··· Texte d'étude ···
Alerte sur la baisse des taux de matières organiques dans les sols français

 

La matière organique est un élément clef de la gestion patrimoniale des sols. A l’heure où l’Union Européenne inscrit leur protection comme dossier prioritaire, une étude dirigée par l’INRA et publiée dans « étude et gestion des sols, volume 8 », dresse un panorama alarmant sur la baisse des taux de matière organique.

Une problématique qui positionne l’ensemble des gisements de matière organique brute ou compostée comme une ressource rare et précieuse dans le cadre d’un développement durable des agro-systèmes.

 

La matière organique

La matière organique joue un triple rôle dans le sol : physique pour sa structure et sa capacité de rétention en eau ; chimique pour la nutrition minérale des cultures ; et biologique pour l’activité microbienne et l’ensemble de son fonctionnement.
La baisse des teneurs en matière organique était déjà annoncée comme catastrophique dans les années 70 – 80. Ce fait n’ayant pas eu de répercussion à court terme sur les rendements, ses conséquences sont surtout appréhendées par les phénomènes d’érosion diffuse ou les coulées boueuses.
Ainsi, on observe des phénomènes de dégradation physique des sols limoneux à partir de teneurs en matière organique inférieures à 2 ou 3 %.
Ces taux se révèlent souvent atteints ou dépassés dans le sols cultivés.

 

7 millions d’hectares

S’appuyant sur plus de trois millions d’analyses de terre réalisées entre 1990 et 1994 pour plus de la moitié de la surface du territoire nationale, Christian Walter (UMR Sol, Agronomie et Spatialisation, ENSA-INRA de Rennes), Olivier Roussel et Elise Bourmeau (ORVAL) ont estimé le déficit en matière organique des sols français en fonction d’un taux souhaitable par catégorie de sol.
··· Données ···
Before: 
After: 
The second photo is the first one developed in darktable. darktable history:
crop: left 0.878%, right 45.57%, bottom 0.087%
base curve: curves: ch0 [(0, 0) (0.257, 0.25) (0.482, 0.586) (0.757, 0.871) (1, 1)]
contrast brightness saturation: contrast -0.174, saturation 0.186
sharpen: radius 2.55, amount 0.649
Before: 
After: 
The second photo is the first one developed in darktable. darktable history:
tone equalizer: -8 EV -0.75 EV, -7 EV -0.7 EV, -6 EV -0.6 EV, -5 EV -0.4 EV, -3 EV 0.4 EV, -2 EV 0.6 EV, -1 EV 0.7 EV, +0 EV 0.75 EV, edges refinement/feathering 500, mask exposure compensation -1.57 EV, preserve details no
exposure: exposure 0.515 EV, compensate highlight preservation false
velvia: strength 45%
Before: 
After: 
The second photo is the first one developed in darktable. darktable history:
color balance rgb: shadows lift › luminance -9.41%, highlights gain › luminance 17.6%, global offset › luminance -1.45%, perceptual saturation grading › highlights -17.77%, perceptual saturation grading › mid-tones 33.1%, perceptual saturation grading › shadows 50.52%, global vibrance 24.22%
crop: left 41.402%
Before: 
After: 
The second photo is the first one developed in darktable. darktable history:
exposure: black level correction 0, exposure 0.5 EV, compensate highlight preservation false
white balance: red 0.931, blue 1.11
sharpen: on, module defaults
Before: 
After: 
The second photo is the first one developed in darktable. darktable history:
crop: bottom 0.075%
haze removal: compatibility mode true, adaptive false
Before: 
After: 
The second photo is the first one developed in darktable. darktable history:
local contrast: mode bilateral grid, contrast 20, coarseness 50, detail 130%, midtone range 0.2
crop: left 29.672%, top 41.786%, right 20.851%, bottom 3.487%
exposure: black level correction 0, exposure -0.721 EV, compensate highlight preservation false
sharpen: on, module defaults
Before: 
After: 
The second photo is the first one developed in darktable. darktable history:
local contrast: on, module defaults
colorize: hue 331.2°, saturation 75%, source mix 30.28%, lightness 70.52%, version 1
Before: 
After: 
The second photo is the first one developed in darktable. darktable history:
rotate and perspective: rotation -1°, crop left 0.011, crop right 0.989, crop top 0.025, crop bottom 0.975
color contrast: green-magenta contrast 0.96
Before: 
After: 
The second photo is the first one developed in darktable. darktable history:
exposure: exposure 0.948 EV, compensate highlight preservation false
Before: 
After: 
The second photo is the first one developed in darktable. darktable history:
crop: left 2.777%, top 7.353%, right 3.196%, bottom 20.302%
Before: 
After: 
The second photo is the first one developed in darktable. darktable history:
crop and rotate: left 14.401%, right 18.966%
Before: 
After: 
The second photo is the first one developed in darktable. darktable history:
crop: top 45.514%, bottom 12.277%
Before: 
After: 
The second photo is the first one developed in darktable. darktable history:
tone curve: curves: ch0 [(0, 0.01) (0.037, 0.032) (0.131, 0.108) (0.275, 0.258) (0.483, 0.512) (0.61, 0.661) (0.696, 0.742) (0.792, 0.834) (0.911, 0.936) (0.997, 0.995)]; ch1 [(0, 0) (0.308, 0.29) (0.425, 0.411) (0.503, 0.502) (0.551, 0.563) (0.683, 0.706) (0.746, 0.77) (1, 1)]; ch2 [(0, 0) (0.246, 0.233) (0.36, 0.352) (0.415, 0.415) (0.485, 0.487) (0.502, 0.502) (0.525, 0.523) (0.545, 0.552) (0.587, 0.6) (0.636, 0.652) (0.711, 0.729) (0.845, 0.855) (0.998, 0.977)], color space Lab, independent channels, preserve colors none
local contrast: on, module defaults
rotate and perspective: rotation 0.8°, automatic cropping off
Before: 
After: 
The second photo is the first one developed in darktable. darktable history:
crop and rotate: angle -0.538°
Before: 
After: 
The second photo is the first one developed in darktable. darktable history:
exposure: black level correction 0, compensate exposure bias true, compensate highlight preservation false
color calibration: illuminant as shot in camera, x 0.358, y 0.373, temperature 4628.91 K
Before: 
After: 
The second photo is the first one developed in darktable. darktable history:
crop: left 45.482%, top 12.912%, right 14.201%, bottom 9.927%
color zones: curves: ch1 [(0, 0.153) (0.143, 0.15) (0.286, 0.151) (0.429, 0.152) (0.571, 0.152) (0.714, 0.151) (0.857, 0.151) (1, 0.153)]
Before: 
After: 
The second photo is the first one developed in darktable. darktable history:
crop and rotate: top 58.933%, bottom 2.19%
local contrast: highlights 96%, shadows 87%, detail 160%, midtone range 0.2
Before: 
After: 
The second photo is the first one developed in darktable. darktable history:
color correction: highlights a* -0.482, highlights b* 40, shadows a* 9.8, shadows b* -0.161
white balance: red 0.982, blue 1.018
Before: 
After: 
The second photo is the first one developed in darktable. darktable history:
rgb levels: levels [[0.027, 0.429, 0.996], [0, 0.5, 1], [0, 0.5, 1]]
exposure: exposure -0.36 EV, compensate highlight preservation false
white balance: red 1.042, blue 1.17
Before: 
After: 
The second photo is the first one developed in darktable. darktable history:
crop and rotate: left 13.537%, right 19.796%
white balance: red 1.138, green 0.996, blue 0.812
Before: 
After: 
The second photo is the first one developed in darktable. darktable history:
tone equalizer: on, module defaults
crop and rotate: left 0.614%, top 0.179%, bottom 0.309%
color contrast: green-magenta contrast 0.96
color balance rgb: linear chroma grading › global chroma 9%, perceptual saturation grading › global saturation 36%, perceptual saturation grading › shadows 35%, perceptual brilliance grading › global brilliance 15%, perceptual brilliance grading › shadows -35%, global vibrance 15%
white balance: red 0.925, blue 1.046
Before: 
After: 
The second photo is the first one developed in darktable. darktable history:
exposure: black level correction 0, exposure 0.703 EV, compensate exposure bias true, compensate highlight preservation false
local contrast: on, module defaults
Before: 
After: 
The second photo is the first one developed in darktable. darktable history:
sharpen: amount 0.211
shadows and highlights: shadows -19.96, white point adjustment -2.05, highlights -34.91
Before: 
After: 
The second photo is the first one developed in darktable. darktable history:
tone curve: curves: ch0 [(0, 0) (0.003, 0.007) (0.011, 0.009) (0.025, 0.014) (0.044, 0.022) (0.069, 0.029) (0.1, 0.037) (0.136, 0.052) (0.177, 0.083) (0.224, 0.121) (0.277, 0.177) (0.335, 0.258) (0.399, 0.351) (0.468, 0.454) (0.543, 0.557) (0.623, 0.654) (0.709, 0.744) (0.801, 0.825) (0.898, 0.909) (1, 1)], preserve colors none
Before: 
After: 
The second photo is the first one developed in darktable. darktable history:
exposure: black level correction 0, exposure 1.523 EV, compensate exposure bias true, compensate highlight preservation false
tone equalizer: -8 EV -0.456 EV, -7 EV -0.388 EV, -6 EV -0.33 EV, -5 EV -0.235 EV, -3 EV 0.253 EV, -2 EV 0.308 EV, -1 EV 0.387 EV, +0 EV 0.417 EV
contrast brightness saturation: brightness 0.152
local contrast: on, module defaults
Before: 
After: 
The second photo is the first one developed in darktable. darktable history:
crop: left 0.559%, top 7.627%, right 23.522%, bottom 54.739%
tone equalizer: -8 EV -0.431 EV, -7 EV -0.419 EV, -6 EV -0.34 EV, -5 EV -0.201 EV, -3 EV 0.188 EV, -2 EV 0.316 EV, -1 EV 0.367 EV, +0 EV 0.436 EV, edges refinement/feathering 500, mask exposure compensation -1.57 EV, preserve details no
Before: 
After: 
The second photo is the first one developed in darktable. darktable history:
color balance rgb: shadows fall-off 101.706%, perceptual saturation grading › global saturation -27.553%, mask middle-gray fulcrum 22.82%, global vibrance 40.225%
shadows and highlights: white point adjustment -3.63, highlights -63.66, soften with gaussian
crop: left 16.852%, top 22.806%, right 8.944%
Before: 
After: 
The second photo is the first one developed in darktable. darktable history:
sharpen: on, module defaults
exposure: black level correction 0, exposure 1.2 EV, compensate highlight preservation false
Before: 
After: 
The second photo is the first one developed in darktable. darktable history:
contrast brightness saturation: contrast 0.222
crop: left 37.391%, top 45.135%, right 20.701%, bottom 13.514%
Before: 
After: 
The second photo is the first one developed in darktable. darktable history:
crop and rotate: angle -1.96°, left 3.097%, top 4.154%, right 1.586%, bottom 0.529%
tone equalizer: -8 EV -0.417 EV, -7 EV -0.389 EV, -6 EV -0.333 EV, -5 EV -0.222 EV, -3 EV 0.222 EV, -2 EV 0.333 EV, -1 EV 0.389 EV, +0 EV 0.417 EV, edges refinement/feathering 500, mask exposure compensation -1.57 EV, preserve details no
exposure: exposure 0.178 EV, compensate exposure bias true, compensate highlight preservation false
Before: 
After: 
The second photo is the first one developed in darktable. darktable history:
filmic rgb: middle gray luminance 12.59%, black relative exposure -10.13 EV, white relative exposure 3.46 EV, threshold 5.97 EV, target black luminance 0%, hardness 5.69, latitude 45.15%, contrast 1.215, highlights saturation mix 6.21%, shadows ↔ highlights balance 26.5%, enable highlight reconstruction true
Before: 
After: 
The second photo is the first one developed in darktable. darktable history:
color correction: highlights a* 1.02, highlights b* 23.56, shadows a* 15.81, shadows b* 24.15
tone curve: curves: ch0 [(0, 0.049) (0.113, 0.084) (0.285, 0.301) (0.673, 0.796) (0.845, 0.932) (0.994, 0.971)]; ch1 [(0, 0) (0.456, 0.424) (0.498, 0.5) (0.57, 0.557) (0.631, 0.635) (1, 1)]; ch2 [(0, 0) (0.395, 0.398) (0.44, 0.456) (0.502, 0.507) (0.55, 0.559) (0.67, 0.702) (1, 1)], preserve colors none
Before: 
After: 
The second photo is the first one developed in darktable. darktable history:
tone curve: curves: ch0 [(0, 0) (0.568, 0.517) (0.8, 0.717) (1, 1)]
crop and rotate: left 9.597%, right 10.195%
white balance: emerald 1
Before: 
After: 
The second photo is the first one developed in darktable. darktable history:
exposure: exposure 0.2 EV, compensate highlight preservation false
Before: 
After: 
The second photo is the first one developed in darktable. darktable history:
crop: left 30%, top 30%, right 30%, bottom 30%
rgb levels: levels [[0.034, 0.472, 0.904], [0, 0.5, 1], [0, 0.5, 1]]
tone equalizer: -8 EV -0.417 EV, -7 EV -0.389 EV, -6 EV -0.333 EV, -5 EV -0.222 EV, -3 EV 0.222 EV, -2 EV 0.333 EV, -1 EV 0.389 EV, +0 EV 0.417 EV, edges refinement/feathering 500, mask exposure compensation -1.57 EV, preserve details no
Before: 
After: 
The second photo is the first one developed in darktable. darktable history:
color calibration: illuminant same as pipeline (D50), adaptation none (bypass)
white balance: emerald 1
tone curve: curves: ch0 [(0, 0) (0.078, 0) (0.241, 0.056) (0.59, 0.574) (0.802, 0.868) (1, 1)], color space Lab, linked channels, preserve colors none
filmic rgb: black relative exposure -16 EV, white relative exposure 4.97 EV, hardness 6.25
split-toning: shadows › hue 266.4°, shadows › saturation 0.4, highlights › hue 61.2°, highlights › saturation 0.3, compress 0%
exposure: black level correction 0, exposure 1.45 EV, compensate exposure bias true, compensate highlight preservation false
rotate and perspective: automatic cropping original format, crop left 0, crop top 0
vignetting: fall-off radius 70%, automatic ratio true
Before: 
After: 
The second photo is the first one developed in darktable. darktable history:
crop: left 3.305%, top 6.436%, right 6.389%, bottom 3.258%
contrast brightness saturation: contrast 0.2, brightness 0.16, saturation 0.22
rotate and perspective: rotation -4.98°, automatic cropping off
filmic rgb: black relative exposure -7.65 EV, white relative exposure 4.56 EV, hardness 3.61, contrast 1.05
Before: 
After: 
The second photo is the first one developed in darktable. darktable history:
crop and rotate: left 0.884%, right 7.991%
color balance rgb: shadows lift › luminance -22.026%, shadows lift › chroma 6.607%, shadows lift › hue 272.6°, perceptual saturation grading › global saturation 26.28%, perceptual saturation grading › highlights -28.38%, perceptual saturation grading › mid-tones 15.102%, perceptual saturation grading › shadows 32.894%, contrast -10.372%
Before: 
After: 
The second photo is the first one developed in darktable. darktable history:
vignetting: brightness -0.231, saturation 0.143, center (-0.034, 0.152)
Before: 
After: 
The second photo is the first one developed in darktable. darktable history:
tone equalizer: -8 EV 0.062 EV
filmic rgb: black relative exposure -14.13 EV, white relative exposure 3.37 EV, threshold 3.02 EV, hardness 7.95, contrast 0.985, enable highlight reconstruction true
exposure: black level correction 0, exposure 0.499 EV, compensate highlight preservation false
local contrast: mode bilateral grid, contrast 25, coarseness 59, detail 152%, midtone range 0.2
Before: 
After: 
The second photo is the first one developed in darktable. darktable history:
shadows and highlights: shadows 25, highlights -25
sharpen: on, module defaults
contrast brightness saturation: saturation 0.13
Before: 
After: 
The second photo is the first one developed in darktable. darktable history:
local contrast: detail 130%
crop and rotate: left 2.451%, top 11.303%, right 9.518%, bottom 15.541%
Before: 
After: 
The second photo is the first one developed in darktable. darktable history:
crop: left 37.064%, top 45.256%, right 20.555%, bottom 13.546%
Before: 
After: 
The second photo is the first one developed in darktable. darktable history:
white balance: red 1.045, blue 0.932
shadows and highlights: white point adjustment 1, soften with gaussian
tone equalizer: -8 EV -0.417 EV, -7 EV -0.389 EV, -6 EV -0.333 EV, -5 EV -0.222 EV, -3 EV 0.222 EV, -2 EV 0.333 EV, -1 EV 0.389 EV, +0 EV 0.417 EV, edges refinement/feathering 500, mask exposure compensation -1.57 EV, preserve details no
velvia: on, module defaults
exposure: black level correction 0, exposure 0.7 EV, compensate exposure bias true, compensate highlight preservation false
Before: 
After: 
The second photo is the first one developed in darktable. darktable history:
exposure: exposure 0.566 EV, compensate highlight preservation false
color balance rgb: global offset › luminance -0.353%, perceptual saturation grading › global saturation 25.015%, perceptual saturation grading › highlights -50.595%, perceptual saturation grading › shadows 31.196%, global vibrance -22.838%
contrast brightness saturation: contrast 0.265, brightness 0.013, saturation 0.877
···
Consigne 1:
D'après le texte d'étude, à partir de quelles teneurs en matière organique observe-t-on une dégradation physique des sols limoneux ?
Consigne 2:
Recopiez le passage du texte d'étude de « S’appuyant sur plus » à « catégorie de sol. ».
La liste n'a aucun lien avec le texte d'étude.

Réponse attendue 1:
À partir de teneurs inférieures à 2 ou 3 %.

Réponse attendue 2:
S’appuyant sur plus de trois millions d’analyses de terre réalisées entre 1990 et 1994 pour plus de la moitié de la surface du territoire nationale, Christian Walter (UMR Sol, Agronomie et Spatialisation, ENSA-INRA de Rennes), Olivier Roussel et Elise Bourmeau (ORVAL) ont estimé le déficit en matière organique des sols français en fonction d’un taux souhaitable par catégorie de sol.